Von seinen musikalischen Gefährten im Stich gelassen, verliess Graham Bond seine Heimat England und lebte zwei Jahre lang in den USA. Danach kehrte er zurück, spielte mit Ginger Baker’s Air Force zusammen und tourte eine kurze Zeit zusammen mit der Band von Jack Bruce. Anschliessend unterzeichnete er einen neuen Vertrag bei Vertigo Records und lebte zu dieser Zeit vermutlich drogenfrei. Jedoch befasste er sich zunehmend mit Schwarzer Magie. Er heiratete die Sängerin Diane Stewart, die sich wie Graham Bond für Okkultismus und Schwarze Magie interessierte. Zusammen mit dem Bassisten Rick Grech, der zuvor bei der Supergroup Blind Faith spielte und später zu Roger Chapman's Family wechselte, sowie Victor Brox von der Ainsley Dunbar Retalation wurden für das Swirl Label die beiden Alben "Holy Magick" und "We Put Our Magick On You" eingespielt. Beide Werke blieben erfolglos, was schade ist, denn sie hatten durchaus eine relativ neue und interessante Seite von Graham Bond gezeigt: Okkulter Jazz, der nahe am Freejazz angesiedelt war, dominierte zwar das erste Album "Holy Magick", inklusive esoterischer Beschwörungsformeln und allerlei okkultem Kram, der zudem opulent und bisweilen viel zu ausladend arrangiert war. Doch das zweite Album "We ut Our Magick On You" zeigte einen Graham Bond, der sich wieder zurücknahm, zumindest in esoterischer Hinsicht. Dieses Album geriet zu einem hervorragenden bluesig gefärbten Jazzrock-Werk, das durchaus auf der Höhe der Zeit war und sehr viele qualitative Glanzpunkte aufwies.

"We Put Our Magick On You" wie eine signifikante Aenderung gegenüber dem zuvor veröffentlichten "Holy Magick" Album auf: Dieses Werk trug wesentlich mehr östliche Mythologien in den Vordergrund. Zierte bei "Holy Magick" noch die Kultstätte Stonehenge das Plattencover, so stellte Bond nun den Tattwa Symbolismus der Hindu Philosophie in den Vordergrund: Fünf farbige Symbole, die für die vier Elemente plus Aether standen.

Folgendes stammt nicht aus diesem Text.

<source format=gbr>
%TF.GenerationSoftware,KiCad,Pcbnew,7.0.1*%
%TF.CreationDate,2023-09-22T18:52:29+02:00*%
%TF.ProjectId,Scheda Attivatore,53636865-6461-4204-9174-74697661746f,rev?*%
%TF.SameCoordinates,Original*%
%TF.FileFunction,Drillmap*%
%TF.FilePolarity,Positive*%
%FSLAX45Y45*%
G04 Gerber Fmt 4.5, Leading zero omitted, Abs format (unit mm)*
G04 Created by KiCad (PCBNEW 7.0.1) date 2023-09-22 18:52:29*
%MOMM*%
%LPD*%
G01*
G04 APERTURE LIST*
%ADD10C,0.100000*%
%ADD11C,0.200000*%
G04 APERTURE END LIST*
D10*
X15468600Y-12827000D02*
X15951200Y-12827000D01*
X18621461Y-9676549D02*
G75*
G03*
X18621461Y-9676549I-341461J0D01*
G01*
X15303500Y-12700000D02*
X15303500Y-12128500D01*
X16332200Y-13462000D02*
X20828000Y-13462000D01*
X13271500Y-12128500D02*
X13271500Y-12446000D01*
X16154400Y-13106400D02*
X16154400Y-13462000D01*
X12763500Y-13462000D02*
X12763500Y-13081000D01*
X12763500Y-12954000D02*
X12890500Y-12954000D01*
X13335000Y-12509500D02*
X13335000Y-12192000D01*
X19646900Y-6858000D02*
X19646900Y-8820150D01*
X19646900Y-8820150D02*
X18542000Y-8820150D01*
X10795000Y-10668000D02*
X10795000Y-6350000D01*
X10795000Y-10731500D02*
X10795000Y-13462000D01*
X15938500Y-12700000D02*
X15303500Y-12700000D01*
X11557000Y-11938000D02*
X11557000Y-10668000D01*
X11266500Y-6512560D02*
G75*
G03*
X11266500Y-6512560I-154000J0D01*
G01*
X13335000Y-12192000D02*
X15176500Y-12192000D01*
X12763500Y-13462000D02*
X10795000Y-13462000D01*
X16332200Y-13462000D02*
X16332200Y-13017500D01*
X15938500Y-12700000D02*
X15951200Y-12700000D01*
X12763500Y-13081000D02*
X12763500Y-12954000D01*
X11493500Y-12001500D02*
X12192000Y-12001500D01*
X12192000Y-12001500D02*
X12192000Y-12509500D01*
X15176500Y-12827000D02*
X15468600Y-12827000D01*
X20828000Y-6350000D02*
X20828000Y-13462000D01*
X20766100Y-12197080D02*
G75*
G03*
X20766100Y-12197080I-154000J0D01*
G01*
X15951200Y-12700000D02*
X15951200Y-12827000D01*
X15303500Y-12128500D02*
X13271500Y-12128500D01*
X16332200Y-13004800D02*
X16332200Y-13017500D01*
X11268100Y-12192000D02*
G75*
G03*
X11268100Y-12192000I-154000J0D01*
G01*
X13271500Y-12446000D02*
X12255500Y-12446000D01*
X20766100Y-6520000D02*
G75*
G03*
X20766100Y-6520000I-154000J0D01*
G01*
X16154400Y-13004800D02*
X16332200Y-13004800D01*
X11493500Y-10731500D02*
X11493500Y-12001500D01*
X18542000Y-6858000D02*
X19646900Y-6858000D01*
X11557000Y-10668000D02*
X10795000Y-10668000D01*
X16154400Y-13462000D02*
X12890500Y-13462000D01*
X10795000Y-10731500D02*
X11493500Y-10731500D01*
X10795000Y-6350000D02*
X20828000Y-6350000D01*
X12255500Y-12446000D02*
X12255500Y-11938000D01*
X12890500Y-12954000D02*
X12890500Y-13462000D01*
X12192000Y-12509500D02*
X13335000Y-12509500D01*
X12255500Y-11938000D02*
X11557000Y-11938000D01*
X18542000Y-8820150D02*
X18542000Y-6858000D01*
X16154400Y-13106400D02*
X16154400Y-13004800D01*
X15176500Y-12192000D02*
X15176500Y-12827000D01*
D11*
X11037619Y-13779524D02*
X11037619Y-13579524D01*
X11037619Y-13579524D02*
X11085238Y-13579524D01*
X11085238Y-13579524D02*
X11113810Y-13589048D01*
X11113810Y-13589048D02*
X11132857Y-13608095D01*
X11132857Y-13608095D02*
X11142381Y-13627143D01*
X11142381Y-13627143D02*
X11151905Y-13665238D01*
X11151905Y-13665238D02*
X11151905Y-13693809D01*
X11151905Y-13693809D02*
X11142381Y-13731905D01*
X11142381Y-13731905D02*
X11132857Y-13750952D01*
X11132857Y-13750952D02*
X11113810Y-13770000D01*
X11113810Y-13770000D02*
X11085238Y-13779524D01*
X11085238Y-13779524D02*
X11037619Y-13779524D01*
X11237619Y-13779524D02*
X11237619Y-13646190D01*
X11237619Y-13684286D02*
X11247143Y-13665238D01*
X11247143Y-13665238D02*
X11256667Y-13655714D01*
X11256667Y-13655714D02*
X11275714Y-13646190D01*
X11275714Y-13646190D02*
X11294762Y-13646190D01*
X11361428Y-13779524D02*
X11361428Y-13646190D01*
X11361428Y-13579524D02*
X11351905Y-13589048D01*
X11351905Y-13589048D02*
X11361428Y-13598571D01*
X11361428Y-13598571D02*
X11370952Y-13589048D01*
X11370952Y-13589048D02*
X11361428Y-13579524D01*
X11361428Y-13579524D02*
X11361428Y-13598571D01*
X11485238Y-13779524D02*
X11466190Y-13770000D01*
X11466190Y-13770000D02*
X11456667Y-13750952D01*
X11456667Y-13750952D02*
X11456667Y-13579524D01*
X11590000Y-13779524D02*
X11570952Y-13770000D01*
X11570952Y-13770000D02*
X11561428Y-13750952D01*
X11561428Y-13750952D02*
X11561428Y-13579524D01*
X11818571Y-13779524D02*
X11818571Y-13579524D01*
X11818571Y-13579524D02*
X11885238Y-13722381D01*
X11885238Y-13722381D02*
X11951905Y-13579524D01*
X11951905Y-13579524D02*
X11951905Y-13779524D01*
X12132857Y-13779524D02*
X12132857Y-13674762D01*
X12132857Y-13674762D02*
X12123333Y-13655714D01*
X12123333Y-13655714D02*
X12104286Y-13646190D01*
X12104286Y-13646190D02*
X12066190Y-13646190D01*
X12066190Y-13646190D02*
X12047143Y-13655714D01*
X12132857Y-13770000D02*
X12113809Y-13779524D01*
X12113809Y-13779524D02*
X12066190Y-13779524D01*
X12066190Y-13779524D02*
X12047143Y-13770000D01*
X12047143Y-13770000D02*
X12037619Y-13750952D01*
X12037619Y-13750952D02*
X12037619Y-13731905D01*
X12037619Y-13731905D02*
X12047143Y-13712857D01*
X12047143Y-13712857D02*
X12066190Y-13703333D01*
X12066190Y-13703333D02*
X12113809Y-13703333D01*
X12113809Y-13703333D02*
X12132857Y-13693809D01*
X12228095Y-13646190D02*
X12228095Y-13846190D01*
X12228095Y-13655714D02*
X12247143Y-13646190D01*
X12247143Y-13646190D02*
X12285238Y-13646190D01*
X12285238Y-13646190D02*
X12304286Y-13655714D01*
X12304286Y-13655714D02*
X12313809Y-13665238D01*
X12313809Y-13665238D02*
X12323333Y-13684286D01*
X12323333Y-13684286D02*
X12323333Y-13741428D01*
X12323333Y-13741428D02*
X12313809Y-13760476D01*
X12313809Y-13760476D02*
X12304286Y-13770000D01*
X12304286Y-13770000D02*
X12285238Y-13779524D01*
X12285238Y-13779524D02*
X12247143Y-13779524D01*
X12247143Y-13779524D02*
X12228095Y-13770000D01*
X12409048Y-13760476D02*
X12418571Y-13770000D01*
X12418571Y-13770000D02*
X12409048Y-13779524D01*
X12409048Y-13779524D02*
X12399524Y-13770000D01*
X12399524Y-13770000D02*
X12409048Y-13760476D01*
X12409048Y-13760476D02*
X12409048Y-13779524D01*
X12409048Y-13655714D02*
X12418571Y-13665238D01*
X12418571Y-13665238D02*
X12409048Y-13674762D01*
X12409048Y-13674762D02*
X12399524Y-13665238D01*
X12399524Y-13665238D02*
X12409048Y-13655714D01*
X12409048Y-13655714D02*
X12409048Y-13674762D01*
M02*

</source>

Musikalisch war dieses Album wesentlich besser als das erste, ging abe leider komplett unter, nachdem sich seine treue Anhängerschaqft zu sehr vom Vorgänger "Holy Magick" abschrecken liess. Graham Bond haderte einmal mehr mit sich selbst, zog nicht zum erstenmal in seiner an eine Achterbahnfahrt erinnernden Karriere konsequenterweise erneut den Stecker und suchte - wieder einmal -  nach einer neuen Herausforderung.

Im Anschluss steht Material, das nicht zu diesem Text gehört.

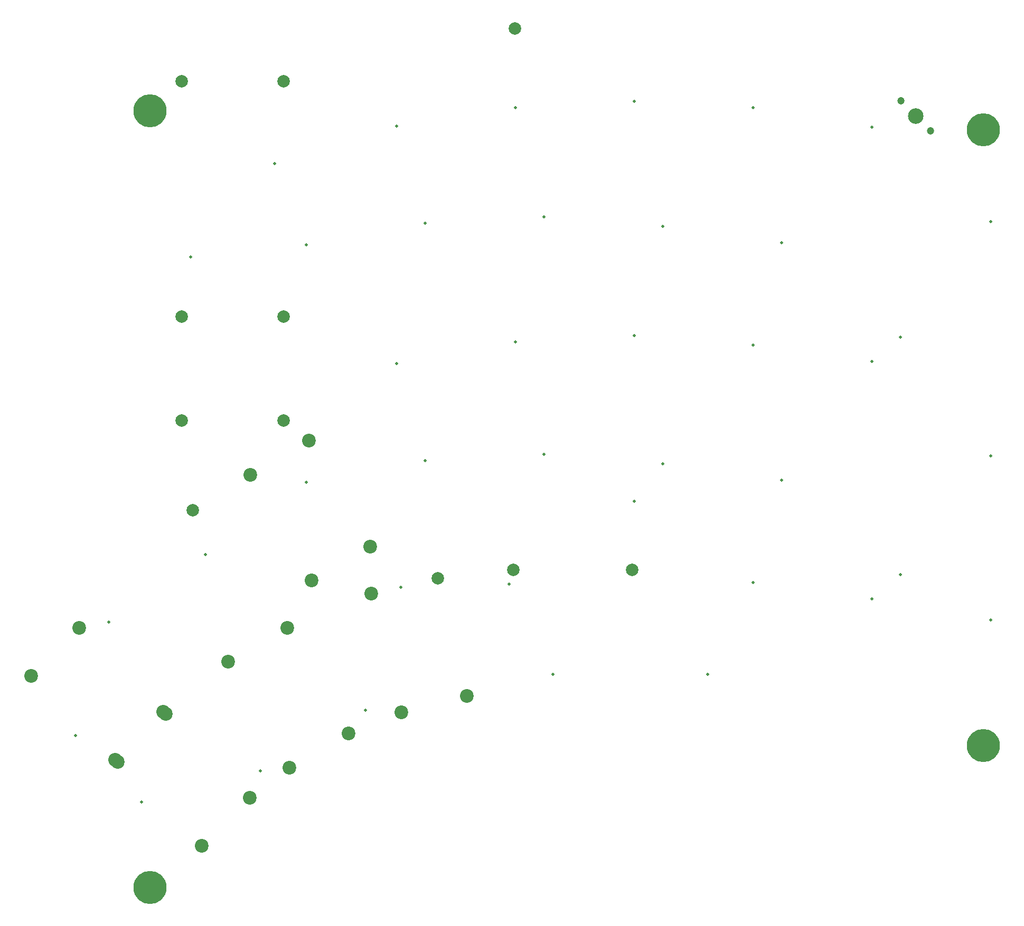
<source format=gbs>
%TF.GenerationSoftware,KiCad,Pcbnew,5.1.12-84ad8e8a86~92~ubuntu20.04.1*%
%TF.CreationDate,2021-11-17T23:27:19+01:00*%
%TF.ProjectId,LergoTopPlate_FR4_Rails_LessRouting,4c657267-6f54-46f7-9050-6c6174655f46,v1.A*%
%TF.SameCoordinates,Original*%
%TF.FileFunction,Soldermask,Bot*%
%TF.FilePolarity,Negative*%
%FSLAX46Y46*%
G04 Gerber Fmt 4.6, Leading zero omitted, Abs format (unit mm)*
G04 Created by KiCad (PCBNEW 5.1.12-84ad8e8a86~92~ubuntu20.04.1) date 2021-11-17 23:27:19*
%MOMM*%
%LPD*%
G01*
G04 APERTURE LIST*
%ADD10C,0.500000*%
%ADD11C,2.200000*%
%ADD12C,2.000000*%
%ADD13C,5.300000*%
%ADD14C,1.200000*%
%ADD15C,2.500000*%
G04 APERTURE END LIST*
D10*
X97312190Y-145794472D03*
X86705588Y-135187870D03*
D11*
X138917245Y-131422627D03*
X134142390Y-112413135D03*
X149488850Y-128767223D03*
X120645220Y-117880052D03*
X130445220Y-134854150D03*
X111205544Y-123330052D03*
X121005544Y-140304150D03*
X106945463Y-152886146D03*
X93086171Y-139026854D03*
X114652927Y-145178682D03*
X100793635Y-131319390D03*
X93475079Y-139415762D03*
X79615787Y-125556470D03*
X101182543Y-131708298D03*
X87323251Y-117849006D03*
X124530162Y-110278553D03*
X114730162Y-93304455D03*
X133969838Y-104828553D03*
X124169838Y-87854455D03*
D10*
X107565382Y-106125107D03*
X92088632Y-116962044D03*
X133202631Y-131049091D03*
X163260001Y-125370001D03*
X116331560Y-140789607D03*
X123700000Y-94510000D03*
X138909139Y-111365824D03*
X138200000Y-75460000D03*
X123700000Y-56410000D03*
X138200000Y-37360000D03*
X156260000Y-110870000D03*
X188100000Y-125370000D03*
X180850000Y-91590000D03*
X195350000Y-110640000D03*
X195350000Y-72540000D03*
X180850000Y-53490000D03*
X195350000Y-34440000D03*
X142750000Y-91010000D03*
X157250000Y-71960000D03*
X142750000Y-52910000D03*
X157250000Y-34360000D03*
X161800000Y-90050000D03*
X176300000Y-97570000D03*
X176300000Y-71000000D03*
X161800000Y-51950000D03*
X176300000Y-33400000D03*
X199900000Y-94170000D03*
X199900000Y-56070000D03*
X214400000Y-113220000D03*
X214400000Y-75120000D03*
X214400000Y-37520000D03*
X233450000Y-116620000D03*
X218950000Y-109350000D03*
X218950000Y-71250000D03*
X233450000Y-90300000D03*
X233450000Y-52700000D03*
X118650000Y-43387500D03*
X105150000Y-58387500D03*
D12*
X103756250Y-84581250D03*
X120043750Y-30157500D03*
X120043750Y-67912500D03*
X103756250Y-67912500D03*
X103756250Y-30157500D03*
X120043750Y-84581250D03*
D13*
X98638899Y-34932171D03*
X98638899Y-159529137D03*
X232220381Y-136740000D03*
X232220381Y-37928844D03*
D12*
X175973750Y-108595000D03*
X156923750Y-108575000D03*
X144793444Y-109920811D03*
X105500000Y-99000000D03*
X157143750Y-21659375D03*
D14*
X223818750Y-38103125D03*
X219056250Y-33340625D03*
D15*
X221437500Y-35721875D03*
M02*

</source>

Er fand sie in der Zusammenarbeit mit dem legendären Cream-Texter und Dichter Pete Brown, mit welchem Bond dann kurze Zeit später das Album "Two Heads Are Better Than One" realisierte. Es folgte ein bis 2008 nicht veröffentlichtes Album mit der John Dummer Blues Band, das 1973 aufgenommen, in den Archiven blieb. Seine Ehe mit Diane Stewart war kurz zuvor zu Bruch gegangen, und er suchte erneut einen musikalischen Halt. Nächste Station war seine Gruppe Magus, mit der er aber nur wenige Monate lang spielte und mit ihr auch keine Veröffentlichungen realisieren konnte. Gegen Ende 1973 entdeckte Bond den amerikanischen Singer und Songwriter Mick Lee, mit welchem er gemeinsame Konzerte bestritt, aber ebenfalls keine Aufnahmen tätigte. Pläne, wonach in eine gemeinsame Band auch der ehemalige Traffic-Musiker Chris Wood eintreten sollte, zerschlugen sich ebenso wie eine eventuelle Nachfolge für den Schweizer Keyboarder Patrick Moraz als Ersatz bei der Progressive Rockband Refugee, als Graham Bond sich am 8. Mai 1974 überraschend das Leben nahm, als er sich, finanziell am Ende und ohne künstlerische Anerkennung in der Londoner U-Bahnstation Finsbury Park vor einen einfahrenden Zug stürzte. Graham Bond konnte erst Tage später identifiziert werden. Endgültig geklärt werden konnte das Rätsel um seinen Tod nicht. Graham Bond erhielt posthum noch einmal traurige Bekanntheit, als herauskam, dass er in den letzten Monaten seines Lebens eine sexuelle Beziehung zu seiner Stieftochter gehabt haben soll.